EXTRAIT À LIRE:

::::

Après l’Eglise des Frères Prêcheurs, « le Prix Découverte » des Rencontres internationales de la photographie d’Arles s’est installé durablement au Monoprix.
Avant cet espace Découverte, une exposition de Debi Corwall avec deux séries : Fictions nécessaires et Citoyens modèles. Cadrés avec brio des camps d’entraînement immersif pour se préparer à faire la guerre là-bas, faux-semblants de blessures mortelles à grand renfort de maquillage hollywoodien, et des figurants moyen-orientaux, des vrais. Mais au mal il faut le bien. Des images de représentations historico-héroïques de citoyens de cire du pays du Way of life, l’autre panoplie du pouvoir après l’armée. L’illusion des dioramas des musées ne sont jamais assez kitsch mais moins inquiétante que les MAGA, rassemblements conservateurs pas du tout en cire, quoi que, dans une version trumpiste de Sous le plus grand chapiteau du monde à la mode Make America Great Again. C’est sans souci qu’on identifie à plein nez le fake de ce qui est exposé. Pour ajouter du poids à l’affaire, Debi ajoute un montage de films d’action aux figures bien connues (Eastwood ou Cruise entre autres) et une voix-off qui raconte l’histoire vraie (encore une) de la peur sociale et de la crétinerie quand on a la police à ses trousses et qu’on croit que l’agent fait partie du scénario de l’entrainement militaire. Ça finit par tirer, et comme par hasard c’est un officier noir (qui n’avait pas l’uniforme) qui est tué ! On se demande pourquoi à identifier si vite ces images léchées, contrastées parfois par la couleur des cimaises, aux formats qu’il est inutile d’approcher pour comprendre, on nous colle un montage de la violence culturelle et dominante en accord avec le racisme endémique étasunien. Mais rassurons-nous désormais la police est informée des projets militaires dans l’espace public. Tout l’art (même sans finesse) de Debi Cornwall repose sur l’antienne de l’indémêlable porosité du réel/fiction. Mais une fois l’œil gavé de clichés, difficile d’y échapper, que dire d’autre ?

::::

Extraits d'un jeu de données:
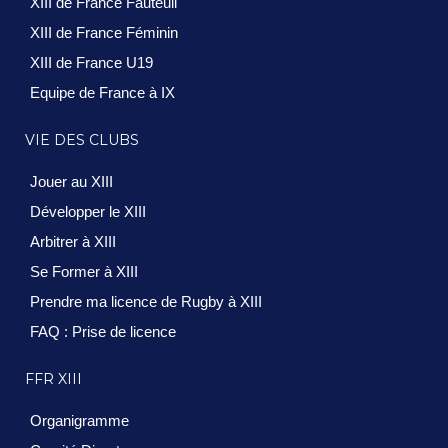
XIII de France Fauteuil
XIII de France Féminin
XIII de France U19
Equipe de France à IX
VIE DES CLUBS
Jouer au XIII
Développer le XIII
Arbitrer à XIII
Se Former à XIII
Prendre ma licence de Rugby à XIII
FAQ : Prise de licence
FFR XIII
Organigramme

::::

LISTE DES TÂCHES:
**A)** D'après l'extrait, quels sont les titres des deux séries de Debi Corwall exposées avant l'espace Découverte ?
**B)** Reproduisez à l'identique le passage de l'extrait qui commence par les mots contenant « Après l’Eglise des » et se termine par « durablement au Monoprix. ».
Les enregistrements ne sont pas utiles ici.

RÉPONSES PAR TÂCHE:
**A)** Fictions nécessaires et Citoyens modèles.

**B)**
Après l’Eglise des Frères Prêcheurs, « le Prix Découverte » des Rencontres internationales de la photographie d’Arles s’est installé durablement au Monoprix.